At this stage I do not want to go into the question of some of the institutions erected in this country in recent years. I think I am entitled to say, however, speaking as an ordinary layman who has observed these institutions both from the outside and from the inside, that they appear to me to have been designed rather from the point of view of appearance than from the point of view of utility. Some of them look very nice until they have been a couple of years suffering from our particular climate. Then, to say the least of it, they have a shabby appearance externally. Some of the institutions which I have seen when travelling through the country might be very suitable if we had a climate like Florida or some place like that. They certainly do not seem to be suitable for their present location. Some of them are very large buildings; but when you go into them, you are surprised to find that they contain a comparatively small number of beds. Most of the space is taken up by a most elaborate entrance, corridors, and so on. In many cases the number of beds for patients is no more than and, in some cases, fewer than was in the institutions which they have replaced.

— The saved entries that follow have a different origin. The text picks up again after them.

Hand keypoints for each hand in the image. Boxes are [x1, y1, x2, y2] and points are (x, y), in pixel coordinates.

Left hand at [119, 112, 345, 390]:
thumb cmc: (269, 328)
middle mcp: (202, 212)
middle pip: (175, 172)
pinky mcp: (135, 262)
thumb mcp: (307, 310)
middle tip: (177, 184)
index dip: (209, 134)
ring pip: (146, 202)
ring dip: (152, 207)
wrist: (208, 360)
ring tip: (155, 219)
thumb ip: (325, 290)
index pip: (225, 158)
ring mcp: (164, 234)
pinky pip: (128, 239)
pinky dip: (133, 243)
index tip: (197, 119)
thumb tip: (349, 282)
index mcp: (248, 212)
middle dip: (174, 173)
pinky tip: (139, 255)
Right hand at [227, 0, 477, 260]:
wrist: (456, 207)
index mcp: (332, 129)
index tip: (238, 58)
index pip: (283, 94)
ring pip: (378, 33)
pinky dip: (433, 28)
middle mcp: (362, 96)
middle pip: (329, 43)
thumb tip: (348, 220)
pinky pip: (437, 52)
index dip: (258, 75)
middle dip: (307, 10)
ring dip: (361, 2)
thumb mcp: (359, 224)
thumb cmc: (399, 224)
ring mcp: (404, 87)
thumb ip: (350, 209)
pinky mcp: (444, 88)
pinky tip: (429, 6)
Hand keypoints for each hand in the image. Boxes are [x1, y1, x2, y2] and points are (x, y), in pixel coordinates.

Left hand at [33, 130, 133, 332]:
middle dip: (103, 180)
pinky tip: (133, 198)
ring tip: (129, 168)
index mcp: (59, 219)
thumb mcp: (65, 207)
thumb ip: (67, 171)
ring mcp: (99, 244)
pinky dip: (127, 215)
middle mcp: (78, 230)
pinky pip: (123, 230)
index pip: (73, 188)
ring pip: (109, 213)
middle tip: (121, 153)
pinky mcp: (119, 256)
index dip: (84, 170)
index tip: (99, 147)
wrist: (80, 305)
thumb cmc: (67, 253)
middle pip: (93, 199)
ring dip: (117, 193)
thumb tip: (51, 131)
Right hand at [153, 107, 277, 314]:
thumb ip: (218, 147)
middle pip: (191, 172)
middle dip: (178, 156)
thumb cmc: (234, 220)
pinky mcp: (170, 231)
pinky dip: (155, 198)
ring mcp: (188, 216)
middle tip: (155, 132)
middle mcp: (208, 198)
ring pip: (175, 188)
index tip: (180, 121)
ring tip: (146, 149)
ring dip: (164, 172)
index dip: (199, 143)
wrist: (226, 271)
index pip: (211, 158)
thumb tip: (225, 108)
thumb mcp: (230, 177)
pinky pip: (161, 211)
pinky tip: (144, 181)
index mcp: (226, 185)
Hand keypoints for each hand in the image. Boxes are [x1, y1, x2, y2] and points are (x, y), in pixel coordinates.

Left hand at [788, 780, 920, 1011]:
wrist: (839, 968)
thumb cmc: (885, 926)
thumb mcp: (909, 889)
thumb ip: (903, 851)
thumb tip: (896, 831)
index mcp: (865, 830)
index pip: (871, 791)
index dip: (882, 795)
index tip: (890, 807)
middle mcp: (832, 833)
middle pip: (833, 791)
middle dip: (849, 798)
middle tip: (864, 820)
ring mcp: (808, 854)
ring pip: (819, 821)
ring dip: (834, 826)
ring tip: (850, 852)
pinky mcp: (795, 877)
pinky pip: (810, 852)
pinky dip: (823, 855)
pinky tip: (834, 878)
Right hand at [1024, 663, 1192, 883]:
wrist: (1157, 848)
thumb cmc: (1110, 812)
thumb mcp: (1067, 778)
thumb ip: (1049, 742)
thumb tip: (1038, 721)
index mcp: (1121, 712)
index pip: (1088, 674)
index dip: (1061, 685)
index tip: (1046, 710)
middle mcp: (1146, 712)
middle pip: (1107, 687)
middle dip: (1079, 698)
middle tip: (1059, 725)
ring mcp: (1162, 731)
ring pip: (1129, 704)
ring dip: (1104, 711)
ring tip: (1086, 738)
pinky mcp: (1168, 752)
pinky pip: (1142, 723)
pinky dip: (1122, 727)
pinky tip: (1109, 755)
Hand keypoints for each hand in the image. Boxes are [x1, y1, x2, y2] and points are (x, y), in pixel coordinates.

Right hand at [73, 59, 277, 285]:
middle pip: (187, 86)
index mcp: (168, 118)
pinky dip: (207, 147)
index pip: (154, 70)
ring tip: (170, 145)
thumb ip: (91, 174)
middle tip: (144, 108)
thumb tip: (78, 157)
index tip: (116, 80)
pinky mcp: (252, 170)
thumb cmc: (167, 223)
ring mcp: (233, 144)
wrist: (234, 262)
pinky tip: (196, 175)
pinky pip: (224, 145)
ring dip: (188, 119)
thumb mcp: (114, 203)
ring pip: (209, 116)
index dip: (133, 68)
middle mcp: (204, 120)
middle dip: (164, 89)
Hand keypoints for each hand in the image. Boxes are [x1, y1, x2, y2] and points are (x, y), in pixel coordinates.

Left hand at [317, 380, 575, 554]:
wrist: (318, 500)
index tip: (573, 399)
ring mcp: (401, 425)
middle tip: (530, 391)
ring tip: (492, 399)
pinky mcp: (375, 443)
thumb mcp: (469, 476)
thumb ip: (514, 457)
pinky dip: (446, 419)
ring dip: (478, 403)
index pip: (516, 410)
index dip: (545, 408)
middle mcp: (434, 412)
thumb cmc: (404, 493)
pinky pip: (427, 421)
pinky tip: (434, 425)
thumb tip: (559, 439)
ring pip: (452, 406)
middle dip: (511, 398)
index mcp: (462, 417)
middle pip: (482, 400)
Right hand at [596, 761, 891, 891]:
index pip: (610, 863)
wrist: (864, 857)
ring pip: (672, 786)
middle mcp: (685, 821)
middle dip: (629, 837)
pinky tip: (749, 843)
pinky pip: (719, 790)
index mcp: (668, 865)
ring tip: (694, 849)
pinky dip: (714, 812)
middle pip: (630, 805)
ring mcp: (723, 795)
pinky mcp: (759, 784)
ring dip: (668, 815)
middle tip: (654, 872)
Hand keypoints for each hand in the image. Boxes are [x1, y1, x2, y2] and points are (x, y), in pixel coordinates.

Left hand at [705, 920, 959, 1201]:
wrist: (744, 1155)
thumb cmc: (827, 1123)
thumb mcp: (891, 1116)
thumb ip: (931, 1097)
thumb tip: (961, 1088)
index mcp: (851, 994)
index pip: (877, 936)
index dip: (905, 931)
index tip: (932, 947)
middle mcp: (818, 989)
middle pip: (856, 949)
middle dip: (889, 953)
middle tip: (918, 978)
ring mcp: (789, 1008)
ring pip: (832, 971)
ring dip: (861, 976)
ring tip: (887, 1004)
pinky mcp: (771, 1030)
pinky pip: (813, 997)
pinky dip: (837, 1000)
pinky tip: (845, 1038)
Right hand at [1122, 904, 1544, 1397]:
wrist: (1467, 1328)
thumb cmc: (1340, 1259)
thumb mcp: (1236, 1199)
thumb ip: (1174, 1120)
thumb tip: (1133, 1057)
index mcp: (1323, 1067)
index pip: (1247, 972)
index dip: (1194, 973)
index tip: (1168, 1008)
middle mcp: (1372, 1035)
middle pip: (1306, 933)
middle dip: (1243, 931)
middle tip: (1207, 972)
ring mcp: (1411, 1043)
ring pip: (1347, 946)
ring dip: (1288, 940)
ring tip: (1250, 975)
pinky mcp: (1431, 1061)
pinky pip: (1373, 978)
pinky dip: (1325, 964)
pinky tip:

I am satisfied that no local authority will object to meeting any demand that is necessary to provide for the public health. But it is our duty to ensure that the local authority shall have some say in the matter and that there will be some assurance (1) as to the original cost, and (2) how the cost is to be met. I am not one of those who believe that low rates in themselves are good either for the particular rating area concerned or for the country as a whole. Low rates are not necessarily good. You may have a high rate which is justified by corresponding service to the community paying the rate. But it is one thing to have a local authority, having been fully satisfied as to the requirements of their own locality, imposing this rate on the people who elected them. It is another thing to have a certain expenditure imposed on them by order of a central authority without the local authority having any right to question it.

I move to report progress.

Progress reported; Committee to sit again.